First you need to realize that the term stabilizers are not for leveling, jacks are for leveling. Stabilizers are usually weaker than jacks and don't hold much weight, they just prevent movement. I think you want to ask if the Class C has leveling jacks. If you don't ask about them don't expect them to be there.

If you don't have an automatic system, the principal is the same as for trailers. First level the rig side to side with blocks or jacks, then level it front to back. If the unit does not have stabilizers (since they might not even be strong enough to hold up a Class C, then you'll need to chock the rig somehow. The big difference is that you can also use the E-brake to stabilize the rig.

Automatic levelers are not standard in a Class C, but it you get them, they would be good for both leveling and stabilizing typically with the touch of a button or two. But you might still want to consider chocking the wheels especially if the ground is not very even. If the jacks put the rig up so high the tires are not touching the ground, you probably don't need to chock them.

Read the manual carefully. If you have slides there's a good chance the rig needs to be level and stabilized to extend any slideouts. They work best when operated on the level and when the rig is stabilized to minimize unnecessary movement.

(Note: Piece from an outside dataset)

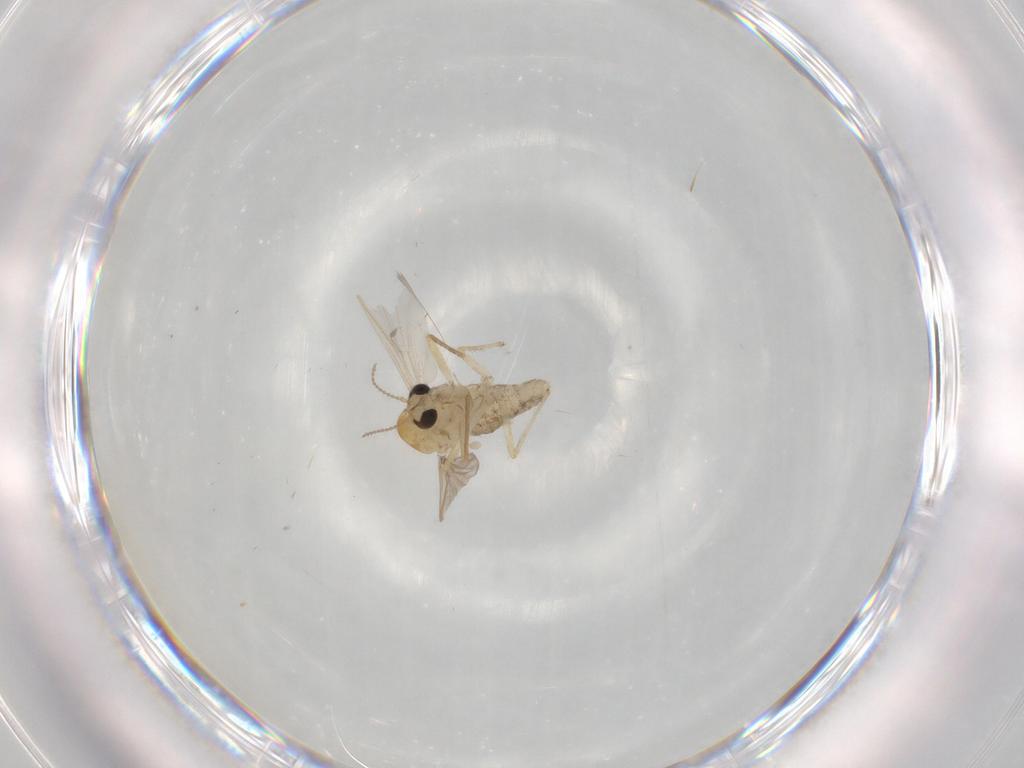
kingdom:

Best of luck with your selection.


----------



## SMOKEY2348

Most motorhomes have levelers, the ones that are smaller with a truck style cab (which I have 1 of in storage right now) uses butterfly jacks and we use the orange blocks. We have a few 4x4 timbers cut down to 1ft in length to use under the butterfly jacks that are mounted to each corner.


----------



## dogbone

My friends class c didn't come with any kind of leveling devices. He used 2x8 under the rear wheels to get level side to side and home made ramps for the front. He bought two scissor jacks to stabilize the rig, then switched over to two bottle jacks. He said it was easier with the bottle jacks.
With some wood the bottle jacks could be used to level out the camper. Use chocks also.


----------



## happiestcamper

Here's one way to "level" a motorhome:

Motorhome Leveling


----------



## SMOKEY2348

^^ Mounted butterfly jacks to the corners of the frame .


----------



## artmart

Hydraulic jacks might be easier but I wouldn't trust them to hold for long periods of time, . I know a trailer would be a bad place for a hydraulic jack because it's too easy to overtorque them and possibly cause a frame problem, but I'm not at all sure how this would impact a Class C. The pad on a bottle jack is just too small.

I'm not sure what "butterfly jacks" are but I would trust permanent stabilizers (scissor, telescoping or stacker styles) that attach to the frame, then swing down to the ground more than a bottle jack.

Save the hydraulics for an automatic system that is fastened to a Class C frame than the small circular post of a hydraulic jack. Just my thoughts....


----------



## SMOKEY2348

^ I'm an idiot, the real name is Scissor jack, but I've always called them butterfly jacks. 








Scissor jack


----------